Contempt law: capital on edge over SC’s likely reaction
ISLAMABAD, July 10: With the National Assembly adopting an overhauled contempt of court law, a new debate is under way on the question whether the Supreme Court will strike it down forthwith or accept parliament’s right to legislation.
Apparently, the government intends to protect under the amended law Prime Minister Raja Pervez Ashraf who has been asked to report to the court on Thursday about the NRO judgment’s implementation.
The new law is yet to be endorsed by the Senate and then signed by the president — mandatory stages required to complete any legislation.
A couple of petitioners challenged the proposed law in the apex court on Tuesday, terming it a mala fide act on the part of the government against the judiciary.
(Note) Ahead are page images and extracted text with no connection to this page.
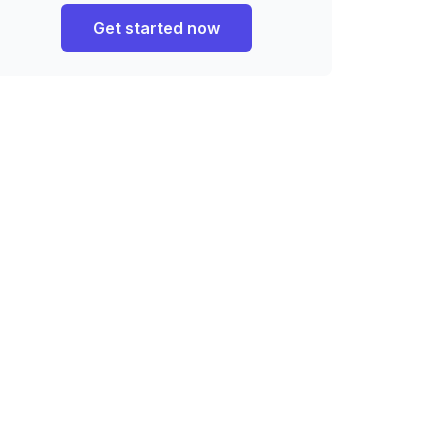
Get started now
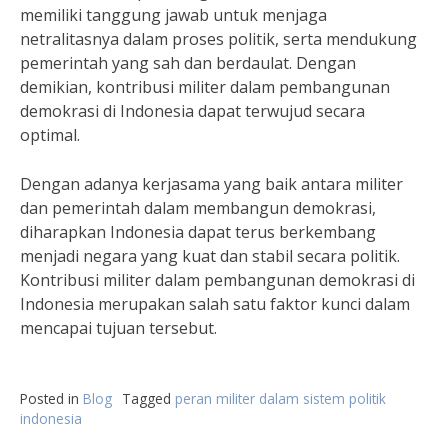
memiliki tanggung jawab untuk menjaga
netralitasnya dalam proses politik, serta mendukung
pemerintah yang sah dan berdaulat. Dengan
demikian, kontribusi militer dalam pembangunan
demokrasi di Indonesia dapat terwujud secara
optimal.
Dengan adanya kerjasama yang baik antara militer
dan pemerintah dalam membangun demokrasi,
diharapkan Indonesia dapat terus berkembang
menjadi negara yang kuat dan stabil secara politik.
Kontribusi militer dalam pembangunan demokrasi di
Indonesia merupakan salah satu faktor kunci dalam
mencapai tujuan tersebut.
Posted in
Blog
Tagged
peran militer dalam sistem politik
indonesia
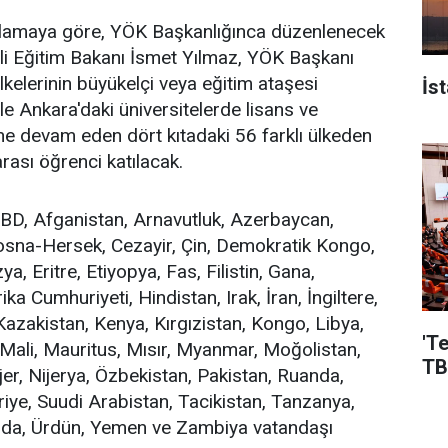
klamaya göre, YÖK Başkanlığınca düzenlenecek
lli Eğitim Bakanı İsmet Yılmaz, YÖK Başkanı
lkelerinin büyükelçi veya eğitim ataşesi
İs
 ile Ankara'daki üniversitelerde lisans ve
ine devam eden dört kıtadaki 56 farklı ülkeden
rası öğrenci katılacak.
ABD, Afganistan, Arnavutluk, Azerbaycan,
osna-Hersek, Cezayir, Çin, Demokratik Kongo,
a, Eritre, Etiyopya, Fas, Filistin, Gana,
ka Cumhuriyeti, Hindistan, Irak, İran, İngiltere,
zakistan, Kenya, Kırgızistan, Kongo, Libya,
'T
Mali, Mauritus, Mısır, Myanmar, Moğolistan,
TB
jer, Nijerya, Özbekistan, Pakistan, Ruanda,
riye, Suudi Arabistan, Tacikistan, Tanzanya,
nda, Ürdün, Yemen ve Zambiya vatandaşı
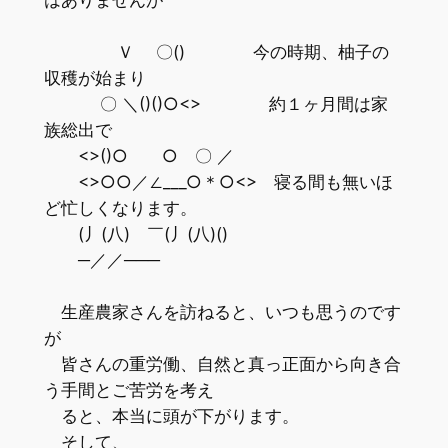
Ｖ 〇() 今の時期、柚子の
収穫が始まり
〇 ＼()()○<> 約１ヶ月間は家
族総出で
<>()○ ○ 〇 ／
<>○○／∠___○＊○<> 寝る間も無いほ
ど忙しくなります。
(丿(八) ￣(丿(八)()
─／／───
生産農家さんを訪ねると、いつも思うのです
が
皆さんの重労働、自然と真っ正面から向き合
う手間とご苦労を考え
ると、本当に頭が下がります。
そして、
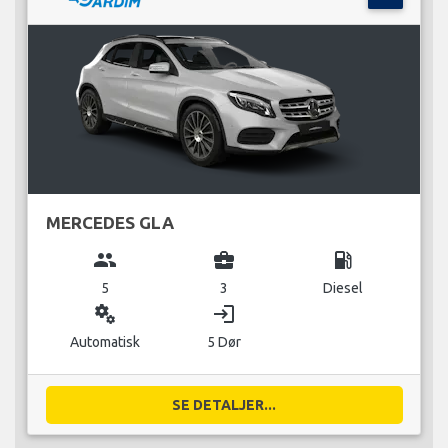
MERCEDES GLA
group
business_center
local_gas_station
5
3
Diesel
miscellaneous_services
login
Automatisk
5 Dør
SE DETALJER...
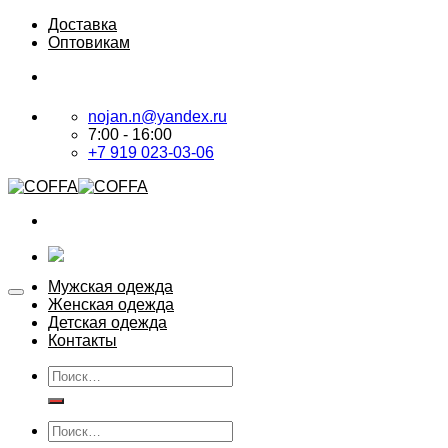
Skip
Доставка
to
Оптовикам
content
nojan.n@yandex.ru
7:00 - 16:00
+7 919 023-03-06
Мужская одежда
Женская одежда
Детская одежда
Контакты
Искать:
Искать:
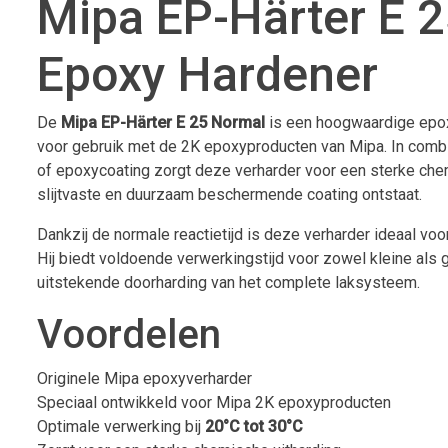
Mipa EP-Härter E 
Epoxy Hardener
De
Mipa EP-Härter E 25 Normal
is een hoogwaardige epox
voor gebruik met de 2K epoxyproducten van Mipa. In combi
of epoxycoating zorgt deze verharder voor een sterke che
slijtvaste en duurzaam beschermende coating ontstaat.
Dankzij de normale reactietijd is deze verharder ideaal vo
Hij biedt voldoende verwerkingstijd voor zowel kleine als 
uitstekende doorharding van het complete laksysteem.
Voordelen
Originele Mipa epoxyverharder
Speciaal ontwikkeld voor Mipa 2K epoxyproducten
Optimale verwerking bij
20°C tot 30°C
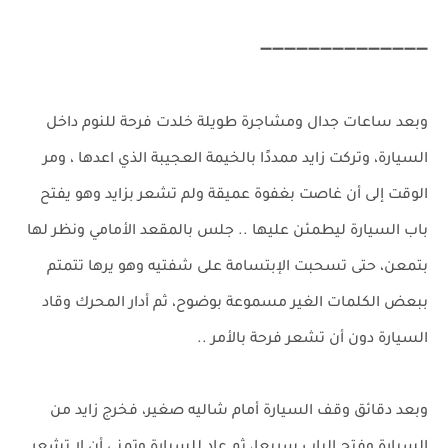
➖➖➖➖➖➖➖➖➖➖➖➖➖➖
وبعد ساعات جدال ومشاجرة طويلة خلدت فرحة للنوم داخل
السيارة، وتركت زايد ممددًا بالخيمة العجيبة الذي اعدها ، ومر
الوقت إلى أن غاصت بغفوة عميقة ولم تشعر بزايد وهو يفتح
باب السيارة ليطمئن عليها .. جلس بالمقعد الأمامي ونظر لها
بتمعن، حتى تسحبت الإبتسامة على شفتيه وهو يرها تتمتم
ببعض الكلمات الغير مسموعة بوضوح، ثم أدار المحرك وقاد
السيارة دون أن تشعر فرحة بالأمر ..
وبعد دقائق وقف السيارة أمام شاليه صغير، فخرج زايد من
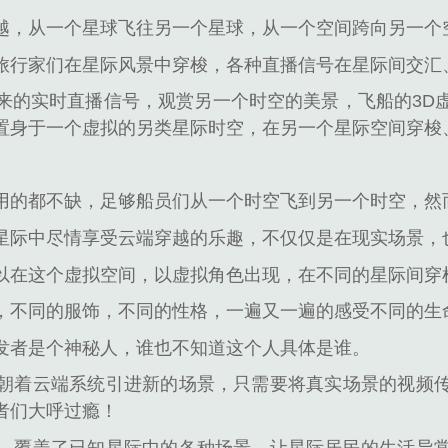
越，从一个星球飞往另一个星球，从一个空间跨向另一个
旅行家们在星际风景中穿梭，各种直播信号在星际间交汇
来的实时直播信号，观赏另一个时空的美景，飞船的3D
置身于一个虚拟的另类星际时空，在另一个星际空间穿梭
用的都不缺，足够船员们从一个时空飞到另一个时空，然
星际中尽情享受云端穿越的乐趣，不仅仅是在现实场景，
以在这个虚拟空间，以虚拟角色出现，在不同的星际间穿
不同的服饰，不同的性格，一遍又一遍的感受不同的生命旅程
发者是个神秘人，谁也不知道这个人具体是谁。
朝着云端系统引进新的场景，只需要将真实场景的视频
者们大呼过瘾！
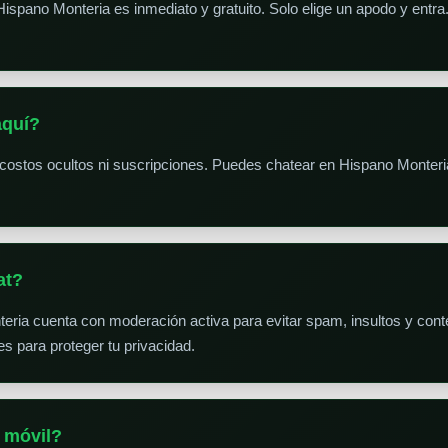
Hispano Monteria es inmediato y gratuito. Solo elige un apodo y entr
aquí?
 costos ocultos ni suscripciones. Puedes chatear en Hispano Monteri
at?
teria cuenta con moderación activa para evitar spam, insultos y con
s para proteger tu privacidad.
 móvil?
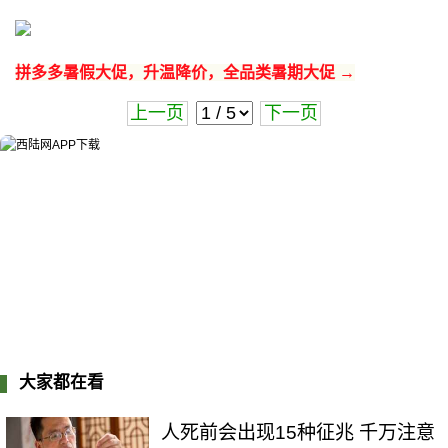
拼多多暑假大促，升温降价，全品类暑期大促 →
上一页
下一页
大家都在看
人死前会出现15种征兆 千万注意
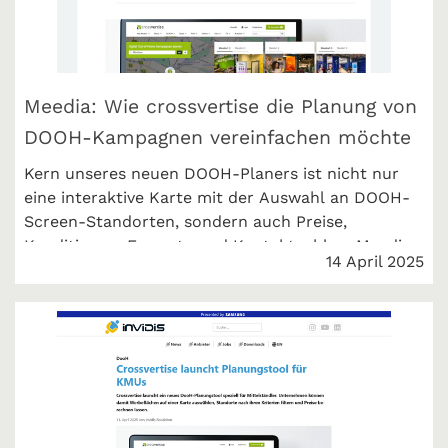
Meedia: Wie crossvertise die Planung von
DOOH-Kampagnen vereinfachen möchte
Kern unseres neuen DOOH-Planers ist nicht nur
eine interaktive Karte mit der Auswahl an DOOH-
Screen-Standorten, sondern auch Preise,
Konditionen, Formate und Kontaktzahlen. Meedia
14 April 2025
berichtet.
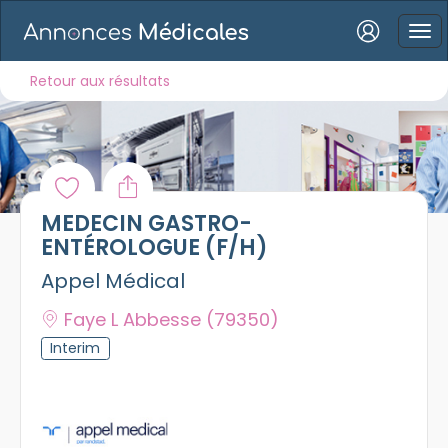
Connexion
Retour aux résultats
Mot de passe oublié ?
MÉDECIN GASTRO-
Connexion
ENTÉROLOGUE (F/H)
Appel Médical
Se connecter avec Google
Faye L Abbesse
(79350)
Se connecter avec Facebook
Interim
Se connecter avec LinkedIn
Inscrivez-vous en un clic !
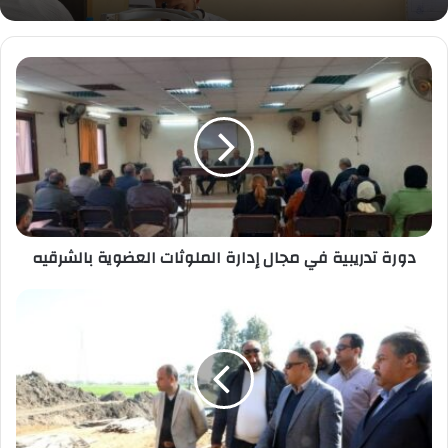
دورة
تدريبية
في
مجال
إدارة
الملوثات
العضوية
بالشرقيه
دورة تدريبية في مجال إدارة الملوثات العضوية بالشرقيه
محافظ
الشرقية:متابعةتنفيذأعمال
رصف
طريق
ديرب
السوق
صافور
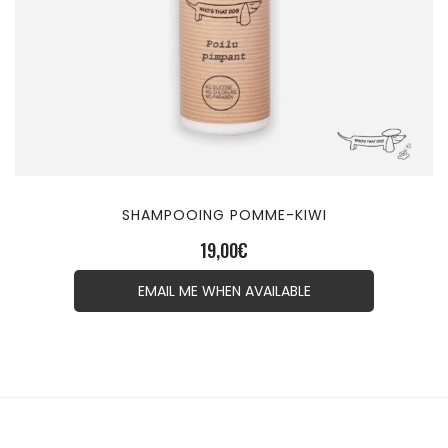
SHAMPOOING POMME-KIWI
19,00
€
EMAIL ME WHEN AVAILABLE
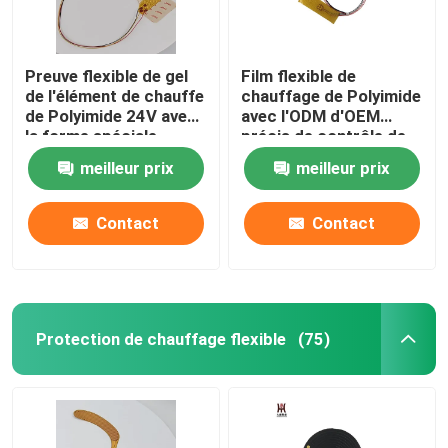
Preuve flexible de gel
Film flexible de
de l'élément de chauffe
chauffage de Polyimide
de Polyimide 24V avec
avec l'ODM d'OEM
la forme spéciale
précis de contrôle de
température
meilleur prix
meilleur prix
Contact
Contact
Protection de chauffage flexible
(75)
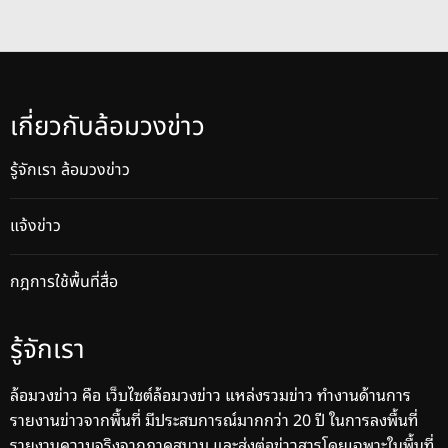
เกี่ยวกับล้อมวงข่าว
รู้จักเรา ล้อมวงข่าว
แจ้งข่าว
กฎการใช้พื้นที่สื่อ
รู้จักเรา
ล้อมวงข่าว คือ เว็บไซต์ล้อมวงข่าว แหล่งรวมข่าว ทำงานด้านการ
รายงานข่าวจากพื้นที่ มีประสบการณ์มากกว่า 20 ปี ในการลงพื้นที่
รายงานความจริงจากภาคสนาม และส่งต่อข่าวสารโดยเฉพาะในพื้นที่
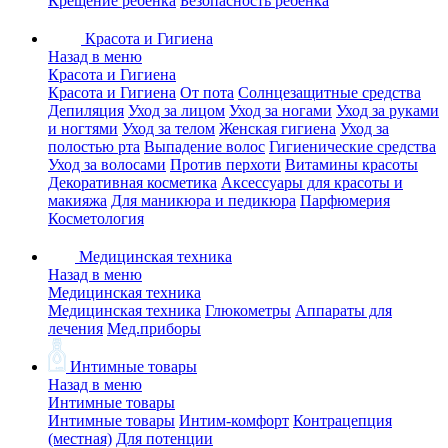
Крещение ребенка
Безопасность ребенка
Красота и Гигиена
Назад в меню
Красота и Гигиена
Красота и Гигиена
От пота
Солнцезащитные средства
Депиляция
Уход за лицом
Уход за ногами
Уход за руками
и ногтями
Уход за телом
Женская гигиена
Уход за
полостью рта
Выпадение волос
Гигиенические средства
Уход за волосами
Против перхоти
Витамины красоты
Декоративная косметика
Аксессуары для красоты и
макияжа
Для маникюра и педикюра
Парфюмерия
Косметология
Медицинская техника
Назад в меню
Медицинская техника
Медицинская техника
Глюкометры
Аппараты для
лечения
Мед.приборы
Интимные товары
Назад в меню
Интимные товары
Интимные товары
Интим-комфорт
Контрацепция
(местная)
Для потенции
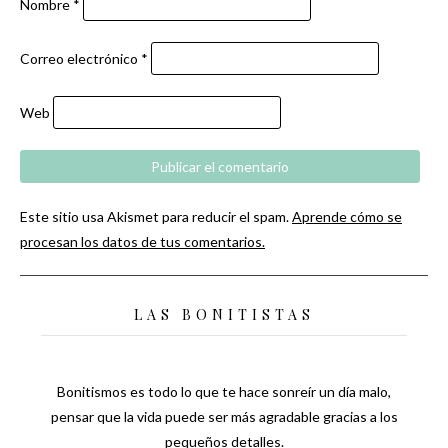
Nombre
*
Correo electrónico
*
Web
Este sitio usa Akismet para reducir el spam.
Aprende cómo se
procesan los datos de tus comentarios.
LAS BONITISTAS
Bonitismos es todo lo que te hace sonreír un día malo,
pensar que la vida puede ser más agradable gracias a los
pequeños detalles.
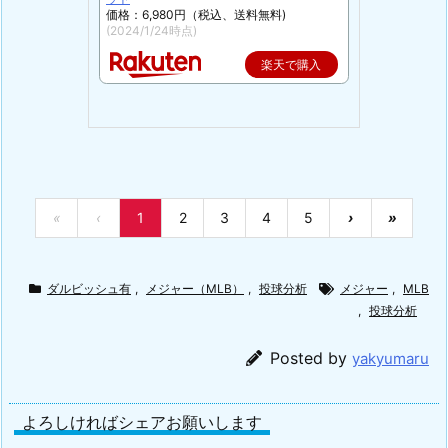
価格：6,980円（税込、送料無料)
(2024/1/24時点)
楽天で購入
«
‹
1
2
3
4
5
›
»
ダルビッシュ有
,
メジャー（MLB）
,
投球分析
メジャー
,
MLB
,
投球分析
Posted by
yakyumaru
よろしければシェアお願いします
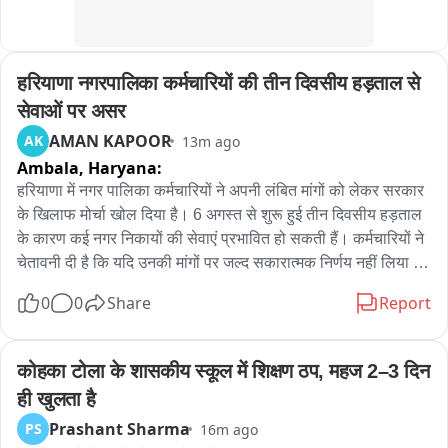
According to preliminary investigations, both attacks were 
carried out using a small-calibre firearm, likely a pistol. 
हरियाणा नगरपालिका कर्मचारियों की तीन दिवसीय हड़ताल से 
Security officials say the method closely resembles attacks 
typically associated with The Resistance Front (TRF), a 
सेवाओं पर असर
Lashkar-linked outfit that relies on locally recruited 
AMAN KAPOOR
AK
13m ago
operatives and overground workers to execute swift 
Ambala,
Haryana:
targeted shootings before blending back into civilian 
हरियाणा में नगर पालिका कर्मचारियों ने अपनी लंबित मांगों को लेकर सरकार 
populations
के खिलाफ मोर्चा खोल दिया है। 6 अगस्त से शुरू हुई तीन दिवसीय हड़ताल 
के कारण कई नगर निकायों की सेवाएं प्रभावित हो सकती हैं। कर्मचारियों ने 
चेतावनी दी है कि यदि उनकी मांगों पर जल्द सकारात्मक निर्णय नहीं लिया 
गया तो यह लड़ाई निर्णायक मोड़ ले सकती है।

0
0
Share
Report
हरियाणा में नगर पालिका कर्मचारी संघ ने अपनी मांगों को लेकर 6 अगस्त से 
8 अगस्त तक तीन दिवसीय हड़ताल शुरू कर दी है। इस हड़ताल के चलते 
कोहका टोला के शासकीय स्कूल में शिक्षण ठप, महज 2–3 दिन 
कई नगर पालिकाओं और नगर परिषदों में सफाई समेत अन्य नागरिक सेवाएं 
ही खुलता है
प्रभावित होने की आशंका जताई जा रही है। कर्मचारियों की मुख्य मांग है कि 
Prashant Sharma
PS
16m ago
कच्चे कर्मचारियों को नियमित किया जाए और सरकार के साथ हुई 22 मांगों में 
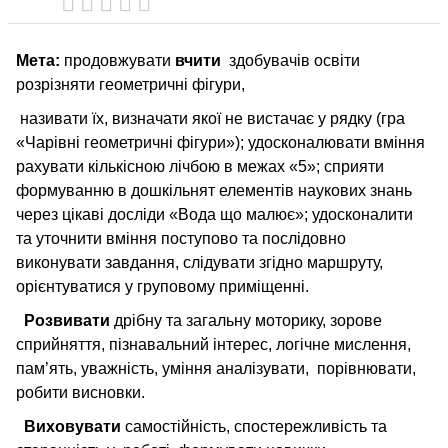
Мета:
продовжувати
вчити
здобувачів освіти
розрізняти геометричні фігури,
називати їх, визначати якої не вистачає у рядку (гра
«Чарівні геометричні фігури»); удосконалювати вміння
рахувати кількісною лічбою в межах «5»; сприяти
формуванню в дошкільнят елементів наукових знань
через цікаві досліди «Вода що малює»; удосконалити
та уточнити вміння поступово та послідовно
виконувати завдання, слідувати згідно маршруту,
орієнтуватися у груповому приміщенні.
Розвивати
дрібну та загальну моторику, зорове
сприйняття, пізнавальний інтерес, логічне мислення,
пам’ять, уважність, уміння аналізувати, порівнювати,
робити висновки.
Виховувати
самостійність, спостережливість та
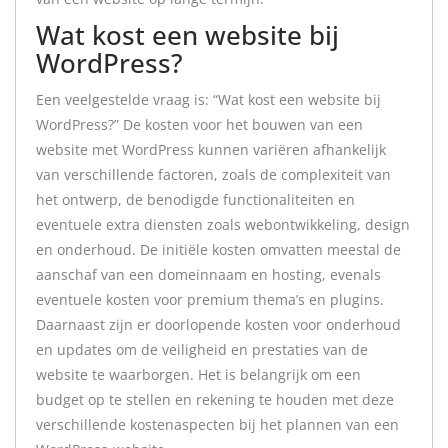
Wat kost een website bij
WordPress?
Een veelgestelde vraag is: “Wat kost een website bij
WordPress?” De kosten voor het bouwen van een
website met WordPress kunnen variëren afhankelijk
van verschillende factoren, zoals de complexiteit van
het ontwerp, de benodigde functionaliteiten en
eventuele extra diensten zoals webontwikkeling, design
en onderhoud. De initiële kosten omvatten meestal de
aanschaf van een domeinnaam en hosting, evenals
eventuele kosten voor premium thema’s en plugins.
Daarnaast zijn er doorlopende kosten voor onderhoud
en updates om de veiligheid en prestaties van de
website te waarborgen. Het is belangrijk om een
budget op te stellen en rekening te houden met deze
verschillende kostenaspecten bij het plannen van een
Most legal experts are of the view the Supreme Court wouldn’t look at it favourably.
However, they argued differently when asked if the court would immediately strike down the whole of it or suggest to the government some changes and send it back to parliament.
They agreed that it wasn’t as simple an issue as suggested by some that the court would reject it without hearing the government’s point of view.
Former attorney general Anwar Mansoor said that instead of taking up separate petitions to address controversies over the new contempt law, the apex court would go ahead with the much talked about NRO judgment implementation case and give its opinion on the questions raised in the pleas.
In response to a question he said the emphasis of the new law was on protecting the offices of the president and prime minister against prosecution on contempt charges and right to appeal that would allow even a convict of contempt charges to get rid of his punishment after filing an appeal.
He said in the presence of Article 190 — “all executive and judicial authorities throughout Pakistan shall act in aid of the Supreme Court” — the court would see what provisions of the incoming law contravened its powers.
Moreover, he said, with the formulation of the new law, the government intended to neutralise Article 63(1)(g) under which a member of parliament could be disqualified if found guilty of defaming and ridiculing the superior judiciary.
Under the new law, once passed, a convict of contempt charges will simply have to file an appeal to get the punishment suspended.
A fair comment on a court judgment has also been exempted from contempt of court charges in the new law.
“To me, it is a serious issue and the court will take time before it strikes down the new law,” said Mr Mansoor, a Supreme Court lawyer.
Dr Khalid Ranjha, who held the portfolio of law ministry for a brief period during Gen Pervez Musharraf’s rule, said the focus would be on a couple of provisions of the new law that would protect top government functionaries from contempt of court charges in exercise of their powers, and their right to appeal.
Dr Ranjha said the apex court would surely not give the mew law a favourable look. However, he called for patience on both sides to address the emerging constitutional situation.
Chaudhry Ramzan, chairman of the free legal aid committee of the Pakistan Bar Council, said the new law would definitely affect proceedings of the NRO case.
Once passed, the Supreme Court will have to follow the new law and, therefore, it would see if the legislation was ultra vires before proceeding with the case, he said.
He didn’t mince words when asked if the executive and the judiciary were heading towards a showdown, saying things were really getting murky and even “we in the legal fraternity don’t know when and how this ongoing controversy would settle down between the two state institutions”.
Barrister Zafarullah Khan said that by passing the new law the government wanted to buy more time for Prime Minister Ashraf, but it all depended on the SC — whether it wanted to give some time to the government.